To start and stop the CloudSQL instance, the workflow uses the gcloud command. For authentication, it uses google-github-actions/auth, and for setting up the gcloud CLI, it uses google-github-actions/setup-gcloud. The service account used for execution must have the roles/cloudsql.admin role.

• https://github.com/google-github-actions/auth
• https://github.com/google-github-actions/setup-gcloud

I won’t go into detail about Workload Identity Federation here, but Google’s official documentation is well-written and worth checking out:

• https://cloud.google.com/iam/docs/workload-identity-federation

Starting and Stopping CloudSQL Instances

Before sending the command, the current status of the instance is checked. If the instance is already in the desired state, the operation is skipped. This is because sending a stop command to an already stopped Cloud SQL instance results in an HTTP 400 error, which causes the GitHub Actions job to be marked as failed. While the instance itself remains unaffected, having failed jobs in the logs can be mentally unpleasant. To avoid that, the workflow handles this case gracefully.

The instance is started or stopped using the gcloud sql instances patch command. Use the --activation-policy=ALWAYS option to start, and --activation-policy=NEVER to stop.

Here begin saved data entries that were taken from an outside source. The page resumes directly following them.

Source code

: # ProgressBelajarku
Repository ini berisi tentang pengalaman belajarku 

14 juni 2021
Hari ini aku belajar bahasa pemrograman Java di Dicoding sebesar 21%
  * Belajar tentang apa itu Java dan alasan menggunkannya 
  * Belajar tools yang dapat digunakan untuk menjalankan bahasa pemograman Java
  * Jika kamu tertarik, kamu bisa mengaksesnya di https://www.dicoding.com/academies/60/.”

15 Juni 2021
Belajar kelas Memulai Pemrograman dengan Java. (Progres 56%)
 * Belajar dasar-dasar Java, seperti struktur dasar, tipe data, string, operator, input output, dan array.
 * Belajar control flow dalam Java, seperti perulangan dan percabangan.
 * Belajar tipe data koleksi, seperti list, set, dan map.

• https://cloud.google.com/sql/docs/postgres/start-stop-restart-instance

Since starting or stopping an instance can take several minutes, this might lead to the error ERROR: (gcloud.sql.instances.patch) Operation is taking longer than expected. While the operation usually completes successfully despite the error, it unnecessarily increases GitHub Actions execution time. To avoid this, I use the --async option to end the job without waiting for completion.

For more details on the patch command options, refer to:

• https://cloud.google.com/sdk/gcloud/reference/sql/instances/patch

Finally, by setting ACTION to ${{ github.event.inputs.action || 'stop' }}, the workflow supports using the selected action during manual runs and defaults to stop during scheduled runs.

Conclusion

That’s an overview of a GitHub Actions workflow to start and stop a CloudSQL instance. Most examples online use Cloud Functions and Cloud Scheduler, but I wanted to leverage GitHub Actions, so I went with this approach.

I hope this helps someone else trying to reduce their cloud costs!